Data provided
--

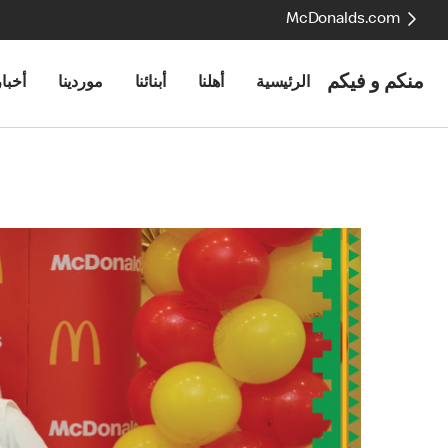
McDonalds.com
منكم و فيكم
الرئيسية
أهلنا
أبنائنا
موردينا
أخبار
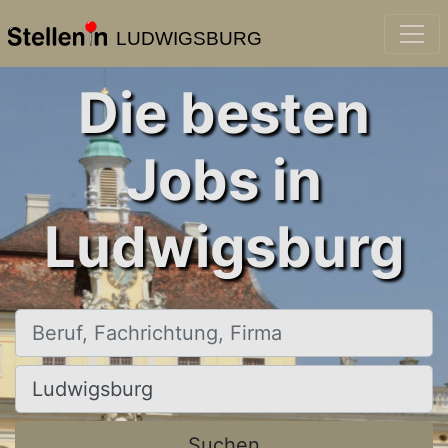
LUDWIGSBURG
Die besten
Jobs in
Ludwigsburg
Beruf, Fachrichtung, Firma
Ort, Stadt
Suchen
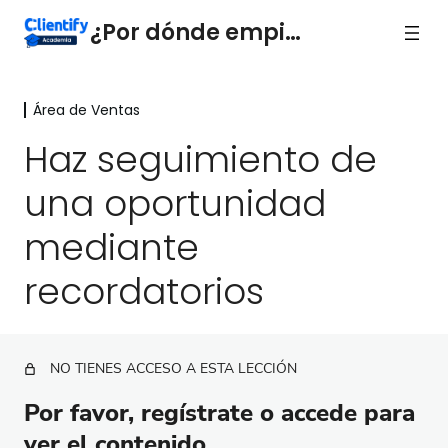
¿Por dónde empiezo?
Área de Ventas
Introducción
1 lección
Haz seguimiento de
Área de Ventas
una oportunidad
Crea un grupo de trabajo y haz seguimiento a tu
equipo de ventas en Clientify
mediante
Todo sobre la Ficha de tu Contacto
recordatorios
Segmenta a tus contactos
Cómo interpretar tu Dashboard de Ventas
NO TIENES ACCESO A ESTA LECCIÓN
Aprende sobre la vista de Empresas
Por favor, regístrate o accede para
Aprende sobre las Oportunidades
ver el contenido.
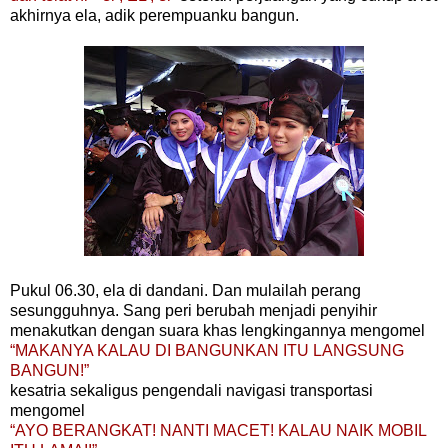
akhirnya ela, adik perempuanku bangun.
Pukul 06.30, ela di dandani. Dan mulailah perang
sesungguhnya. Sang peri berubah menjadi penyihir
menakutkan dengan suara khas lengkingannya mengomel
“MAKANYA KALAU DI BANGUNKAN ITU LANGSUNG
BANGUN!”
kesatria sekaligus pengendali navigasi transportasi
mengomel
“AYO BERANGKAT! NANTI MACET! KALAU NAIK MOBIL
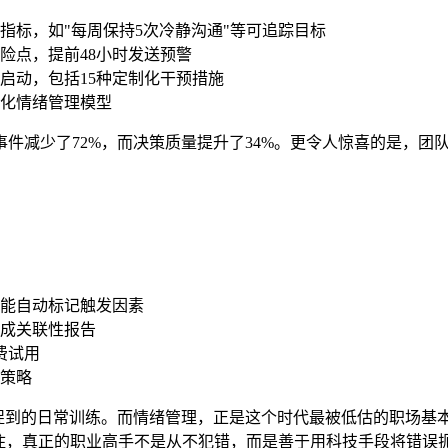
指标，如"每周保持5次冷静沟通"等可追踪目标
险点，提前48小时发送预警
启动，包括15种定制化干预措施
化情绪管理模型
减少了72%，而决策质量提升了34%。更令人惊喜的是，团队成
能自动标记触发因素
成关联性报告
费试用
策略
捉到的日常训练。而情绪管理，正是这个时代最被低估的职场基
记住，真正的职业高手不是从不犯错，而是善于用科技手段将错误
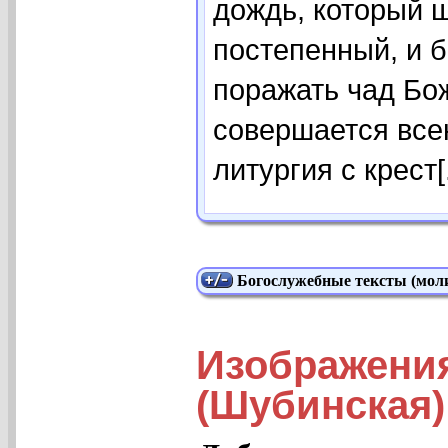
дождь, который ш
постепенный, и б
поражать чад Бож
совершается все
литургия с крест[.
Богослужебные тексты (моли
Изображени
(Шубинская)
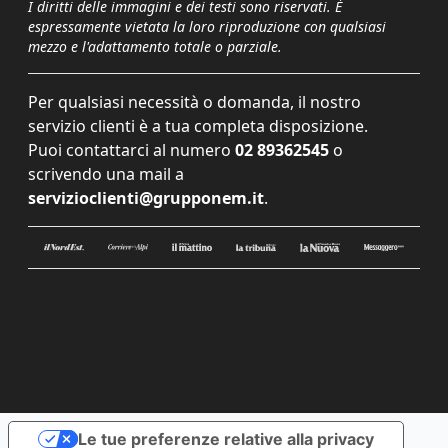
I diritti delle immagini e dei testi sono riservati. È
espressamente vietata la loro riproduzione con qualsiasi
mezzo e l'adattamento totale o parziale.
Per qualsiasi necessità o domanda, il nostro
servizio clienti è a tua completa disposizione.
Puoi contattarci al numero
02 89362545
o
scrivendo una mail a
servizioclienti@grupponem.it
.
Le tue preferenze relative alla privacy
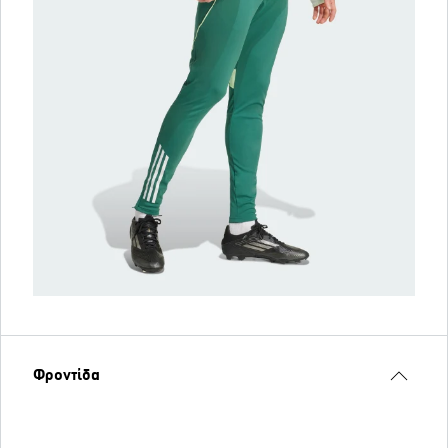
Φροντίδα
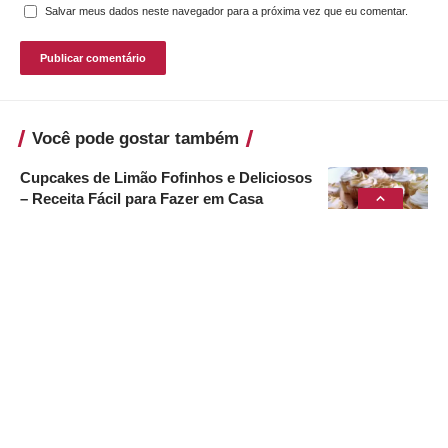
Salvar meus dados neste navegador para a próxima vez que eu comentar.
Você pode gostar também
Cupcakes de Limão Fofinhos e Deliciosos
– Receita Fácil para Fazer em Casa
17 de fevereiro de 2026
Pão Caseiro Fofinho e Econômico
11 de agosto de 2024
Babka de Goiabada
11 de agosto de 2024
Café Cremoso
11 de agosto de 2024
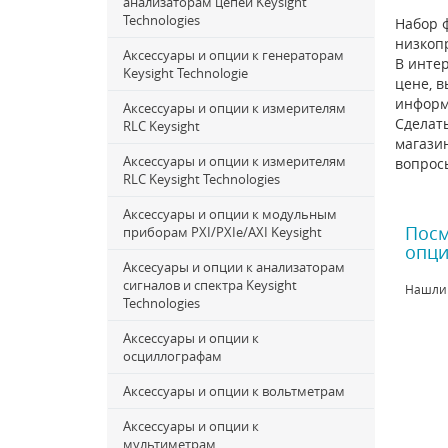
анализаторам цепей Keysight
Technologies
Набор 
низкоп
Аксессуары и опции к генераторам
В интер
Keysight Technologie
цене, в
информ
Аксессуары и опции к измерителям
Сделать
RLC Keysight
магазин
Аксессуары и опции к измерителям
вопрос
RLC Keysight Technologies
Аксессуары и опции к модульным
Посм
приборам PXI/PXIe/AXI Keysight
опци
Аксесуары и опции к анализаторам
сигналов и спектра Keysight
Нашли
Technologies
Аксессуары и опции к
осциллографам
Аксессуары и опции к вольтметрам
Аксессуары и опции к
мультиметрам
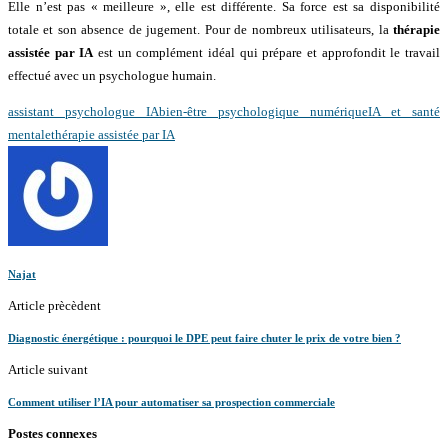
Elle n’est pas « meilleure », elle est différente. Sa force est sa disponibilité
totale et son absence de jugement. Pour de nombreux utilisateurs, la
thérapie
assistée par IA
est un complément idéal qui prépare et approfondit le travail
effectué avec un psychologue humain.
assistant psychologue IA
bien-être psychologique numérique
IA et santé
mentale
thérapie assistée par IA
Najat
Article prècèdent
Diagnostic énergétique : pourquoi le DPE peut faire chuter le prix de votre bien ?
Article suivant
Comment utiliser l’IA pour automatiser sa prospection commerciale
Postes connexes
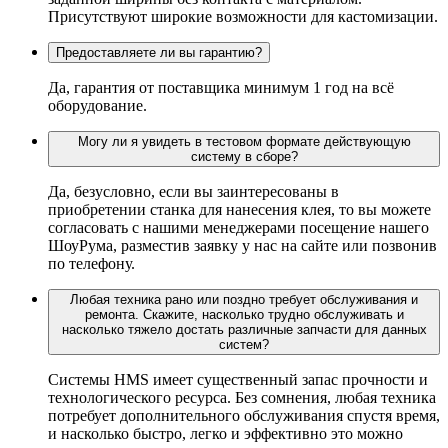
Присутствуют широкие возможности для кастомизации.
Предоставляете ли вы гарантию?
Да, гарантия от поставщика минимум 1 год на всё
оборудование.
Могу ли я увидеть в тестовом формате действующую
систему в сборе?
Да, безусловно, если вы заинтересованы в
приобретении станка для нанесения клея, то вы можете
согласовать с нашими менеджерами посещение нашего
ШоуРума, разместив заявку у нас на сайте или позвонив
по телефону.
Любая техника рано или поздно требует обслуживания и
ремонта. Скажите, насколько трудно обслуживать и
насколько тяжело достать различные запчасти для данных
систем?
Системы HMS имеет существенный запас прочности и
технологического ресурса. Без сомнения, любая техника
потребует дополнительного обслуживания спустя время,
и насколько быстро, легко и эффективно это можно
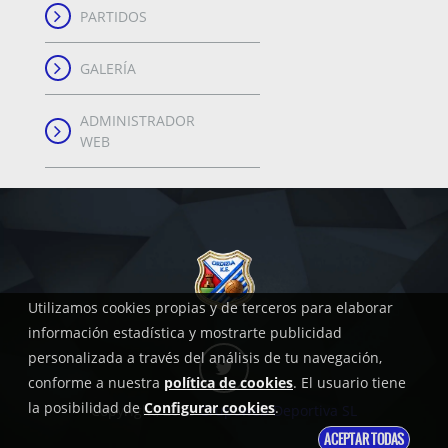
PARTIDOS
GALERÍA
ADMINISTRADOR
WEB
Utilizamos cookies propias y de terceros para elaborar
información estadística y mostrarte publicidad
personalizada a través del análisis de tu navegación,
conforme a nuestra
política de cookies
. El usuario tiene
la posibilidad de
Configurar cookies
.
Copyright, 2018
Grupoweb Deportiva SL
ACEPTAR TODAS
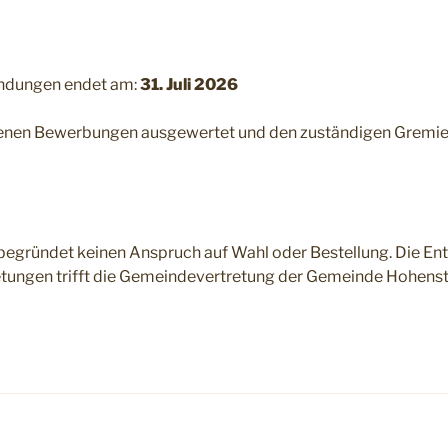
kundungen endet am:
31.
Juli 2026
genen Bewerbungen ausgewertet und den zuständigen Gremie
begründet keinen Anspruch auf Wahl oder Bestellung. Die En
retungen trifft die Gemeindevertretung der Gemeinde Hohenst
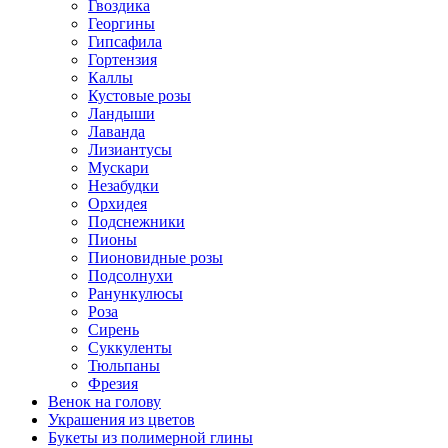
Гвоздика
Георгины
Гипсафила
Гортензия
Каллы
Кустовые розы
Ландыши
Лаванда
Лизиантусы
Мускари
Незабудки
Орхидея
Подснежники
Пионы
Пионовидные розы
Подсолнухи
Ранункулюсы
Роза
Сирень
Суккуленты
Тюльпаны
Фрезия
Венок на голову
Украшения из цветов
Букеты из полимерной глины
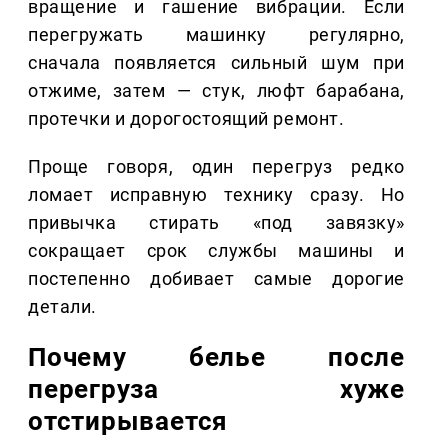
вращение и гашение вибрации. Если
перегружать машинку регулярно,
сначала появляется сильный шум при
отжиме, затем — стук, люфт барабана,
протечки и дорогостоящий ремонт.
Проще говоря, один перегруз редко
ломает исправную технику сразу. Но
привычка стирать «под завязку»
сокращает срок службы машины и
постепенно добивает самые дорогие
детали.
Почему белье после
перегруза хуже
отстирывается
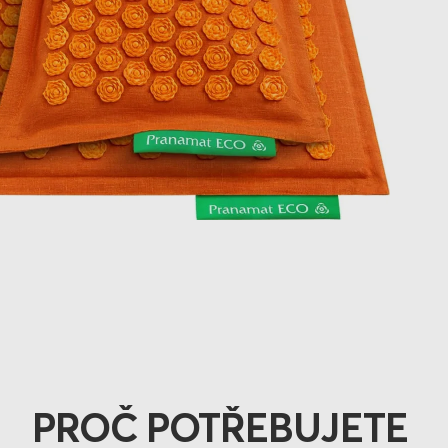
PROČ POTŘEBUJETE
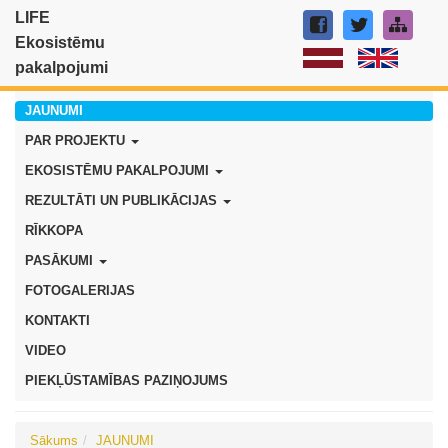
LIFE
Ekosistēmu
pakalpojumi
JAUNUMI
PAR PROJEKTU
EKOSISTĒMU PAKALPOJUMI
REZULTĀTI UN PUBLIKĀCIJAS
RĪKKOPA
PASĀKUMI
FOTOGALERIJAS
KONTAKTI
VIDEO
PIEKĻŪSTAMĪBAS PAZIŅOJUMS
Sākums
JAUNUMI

--

Nothing but the lines from the first line of the data above through the line holding "анализаторам цепей Keysight" may appear in the response, copied exactly and without pictures.

Finished task
McDonalds.com
منكم و فيكم
الرئيسية
أهلنا
أبنائنا
موردينا
أخبار
LUDWIGSBURG
Die besten
Jobs in
Ludwigsburg
Beruf, Fachrichtung, Firma
Ort, Stadt
Suchen
¿Por dónde empiezo?
Área de Ventas
Introducción
1 lección
Haz seguimiento de
Área de Ventas
una oportunidad
Crea un grupo de trabajo y haz seguimiento a tu
equipo de ventas en Clientify
mediante
Todo sobre la Ficha de tu Contacto
recordatorios
Segmenta a tus contactos
Cómo interpretar tu Dashboard de Ventas
NO TIENES ACCESO A ESTA LECCIÓN
Aprende sobre la vista de Empresas
Por favor, regístrate o accede para
Aprende sobre las Oportunidades
ver el contenido.
akhirnya ela, adik perempuanku bangun.
Pukul 06.30, ela di dandani. Dan mulailah perang
sesungguhnya. Sang peri berubah menjadi penyihir
menakutkan dengan suara khas lengkingannya mengomel
“MAKANYA KALAU DI BANGUNKAN ITU LANGSUNG
BANGUN!”
kesatria sekaligus pengendali navigasi transportasi
mengomel
“AYO BERANGKAT! NANTI MACET! KALAU NAIK MOBIL
指标，如"每周保持5次冷静沟通"等可追踪目标
险点，提前48小时发送预警
启动，包括15种定制化干预措施
化情绪管理模型
减少了72%，而决策质量提升了34%。更令人惊喜的是，团队成
能自动标记触发因素
成关联性报告
费试用
策略
捉到的日常训练。而情绪管理，正是这个时代最被低估的职场基
记住，真正的职业高手不是从不犯错，而是善于用科技手段将错误
дождь, который ш
постепенный, и б
поражать чад Бож
совершается все
литургия с крест[.
Богослужебные тексты (моли
Изображени
(Шубинская)
I diritti delle immagini e dei testi sono riservati. È
espressamente vietata la loro riproduzione con qualsiasi
mezzo e l'adattamento totale o parziale.
Per qualsiasi necessità o domanda, il nostro
servizio clienti è a tua completa disposizione.
Puoi contattarci al numero
02 89362545
o
scrivendo una mail a
servizioclienti@grupponem.it
.
Le tue preferenze relative alla privacy
Φροντίδα
Salvar meus dados neste navegador para a próxima vez que eu comentar.
Você pode gostar também
Cupcakes de Limão Fofinhos e Deliciosos
– Receita Fácil para Fazer em Casa
17 de fevereiro de 2026
Pão Caseiro Fofinho e Econômico
11 de agosto de 2024
Babka de Goiabada
11 de agosto de 2024
Café Cremoso
11 de agosto de 2024
анализаторам цепей Keysight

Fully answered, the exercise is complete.